“To the investors he met with before the event?”
“Something like that,” Erasmus answered.
“And that’s why you’re here? You want me to see Sebastian pitch an idea?” she said a touch more sharply than she’d meant. Maybe there was a disconnect. Perhaps in the helicopter excitement, she’d missed something.
“Yep, that’s why we’re here,” her uncle Rowen confirmed.
What the hell?
“Well, he’s not the only one with a pitch,” she asserted, lifting her chin. “I need to get back to Denver for LETIS Live, too, for my own pitch to the investors.”
“We know,” her uncle answered.
Dammit!She was back to being totally confused. “Uncle Row, what’s going on? How could you know what I’m pitching?”
He held out his phone. He’d pulled up Foot Tap Studio’s webpage. “I know it’s not Munch Match.”
“No, it’s not,” she replied, softening her sharpened demeanor as she stared at the page’s download counter. The open-source software had garnered over one hundred thousand downloads. “I posted the source code. It’s free for anyone to use however they like.” She swallowed past a lump in her throat. “I’m pitching Go Girl. I believe it’s what my mom and dad would want me to do.” Her voice cracked as an overwhelming sensation washed over her. She glanced away and blinked back tears.
“Hey, Tula,” Erasmus said gently and waved his daughter over to the windows. “Let’s see if we can spy our house from up here.”
He was trying to give them a little privacy, and she appreciated it. She wiped her cheek and steadied herself.
Her uncle Rowen glanced at the yearbook on her lap. “Is that what I think it is?”
She opened the book to the page with her mother’s picture and handed it over. “I met the former principal and school secretary from my mom’s high school at a diner. They remembered my mom, and they gave me this.”
Rowen studied the page. “You chose the same quote for your yearbook, didn’t you?”
She nodded. “Crazy, huh?”
Now her uncle was the one with tears welling in his eyes. “I’m sorry I never brought you to Stratlin, Phoebe. Your mother and father were very important to me. I got to know your mom first as Andrew’s girlfriend and then his wife. She didn’t have any living relatives. We were her family. After your parents passed away and you came to live with me, I focused on our life in Denver. But I should have done more.

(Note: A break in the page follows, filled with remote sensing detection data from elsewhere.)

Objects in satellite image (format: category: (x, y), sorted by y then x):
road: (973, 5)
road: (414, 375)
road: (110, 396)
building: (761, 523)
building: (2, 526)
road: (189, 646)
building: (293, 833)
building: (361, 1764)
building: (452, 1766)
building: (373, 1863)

I should have taken you to see where your mom grew up.”
She took his hand in hers. “You don’t have to apologize, Uncle Row. I know with all my heart that today was supposed to be the first time I visited. But I’m still not totally sure what you’re doing here.”

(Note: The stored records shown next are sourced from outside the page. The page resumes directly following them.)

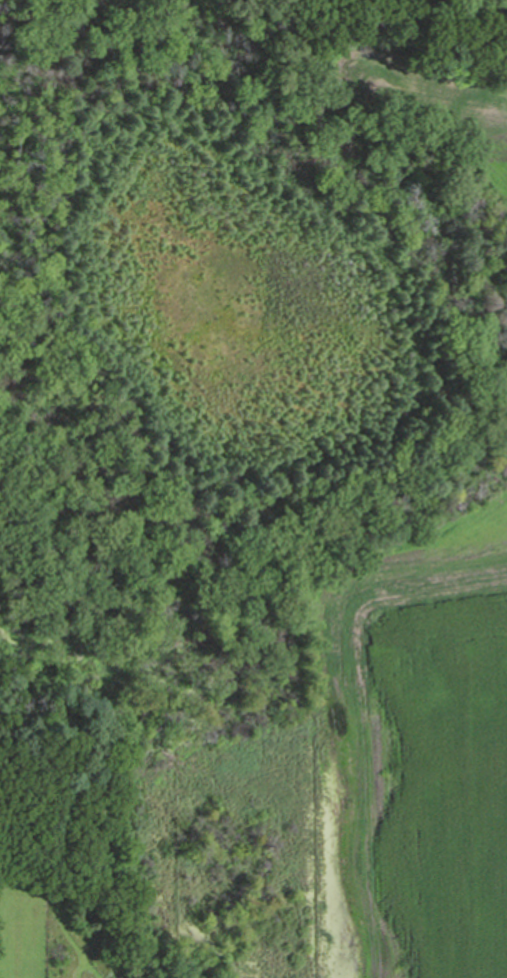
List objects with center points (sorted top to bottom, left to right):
crop: (466, 118)
crop: (424, 749)

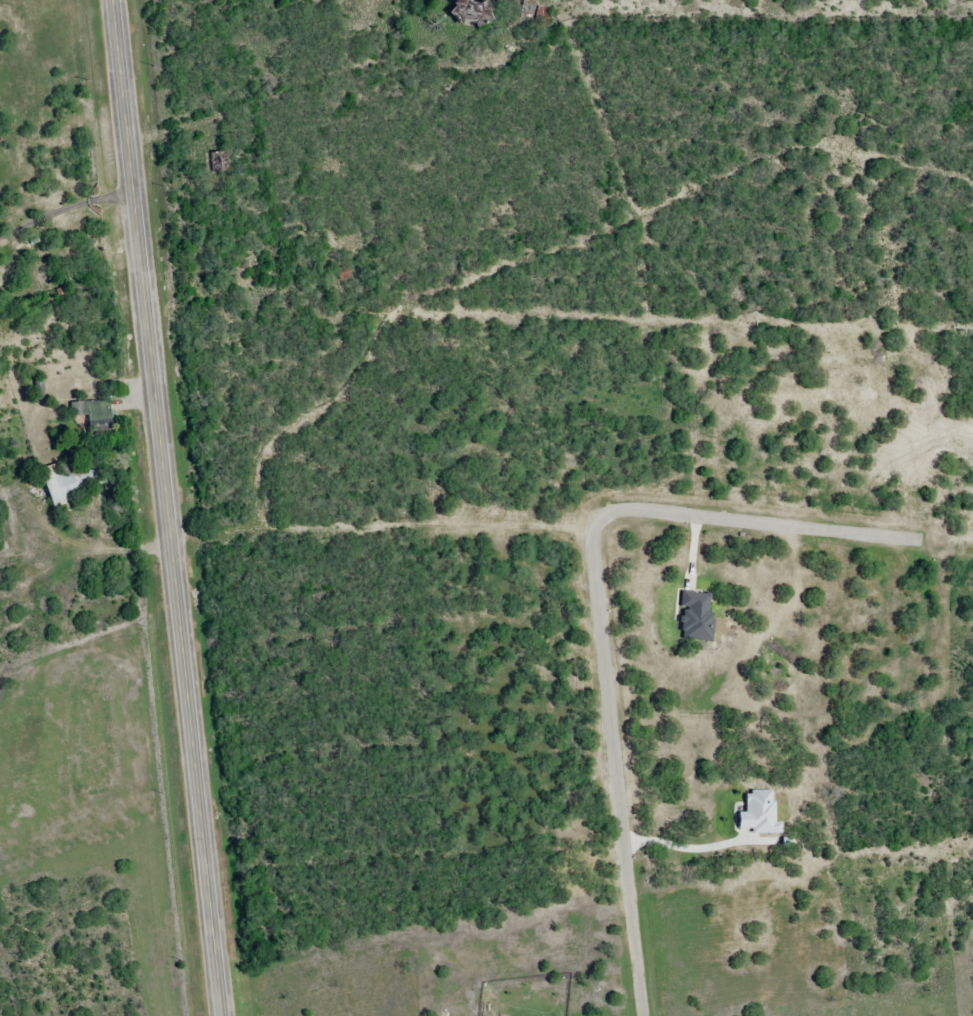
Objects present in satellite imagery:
road: (219, 48)
road: (62, 213)
road: (511, 239)
road: (137, 271)
road: (195, 779)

The man’s gaze grew glassy. “I need you to trust me, kid. Can you do that?”
She held the gaze of the man who’d loved her like a father. They’d had one rocky beginning. Barely six years old and a hellion at that, she’d tested his patience and run the poor guy ragged. Then Penny came into their lives, and everything fell into place—and it still did. She adored her aunt and uncle.
She glanced at the picture of her mother. “The future belongs to those who believe in the beauty of their dreams,” she said, reading the quote. “You and Aunt Penny always believed in me. My parents trusted you to raise me and love me. I couldn’t ask for more.” She bit back a grin. “So, yeah, I trust you,” she replied, then tapped her foot twice, like she used to do as a kid when she would secretly call him a butthole.
The man shook his head.
She chuckled. “I was a handful, huh?”
“Phoebe, Princess of the Hot Dog Fairies, Bearer of Cookies, and Eater of Pizza, you are still a handful,” he teased, but behind his bifocals, his eyes were as teary as hers.

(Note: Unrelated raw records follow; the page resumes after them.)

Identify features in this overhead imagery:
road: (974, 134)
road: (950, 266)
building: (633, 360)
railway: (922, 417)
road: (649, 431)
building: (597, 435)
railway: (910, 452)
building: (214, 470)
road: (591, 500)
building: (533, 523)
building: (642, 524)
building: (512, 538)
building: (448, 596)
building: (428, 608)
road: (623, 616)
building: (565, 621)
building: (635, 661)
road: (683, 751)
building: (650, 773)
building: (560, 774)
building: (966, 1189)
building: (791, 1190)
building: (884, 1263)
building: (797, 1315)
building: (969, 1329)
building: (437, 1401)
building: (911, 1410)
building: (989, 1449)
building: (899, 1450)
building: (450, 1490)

“I see our house! Phoebe, that’s my house, and that’s the big pasture and our barn for when the donkeys are with us in Denver. But they’re back in Rickety Rock,” Tula called, bobbing back and forth in her hot dog suit.
“Oh, yes, I know your house well,” Phoebe answered.
A ping vibrated through the ritzy cabin.
“Buckle up, please. We’ll be landing shortly,” the pilot announced over the intercom.
Phoebe pressed her hand to the window and focused on the ground. “We’re landing in the Cress’s backyard?”
“And there’s the party bus,” Tula chimed. “Look at the flashing colors.”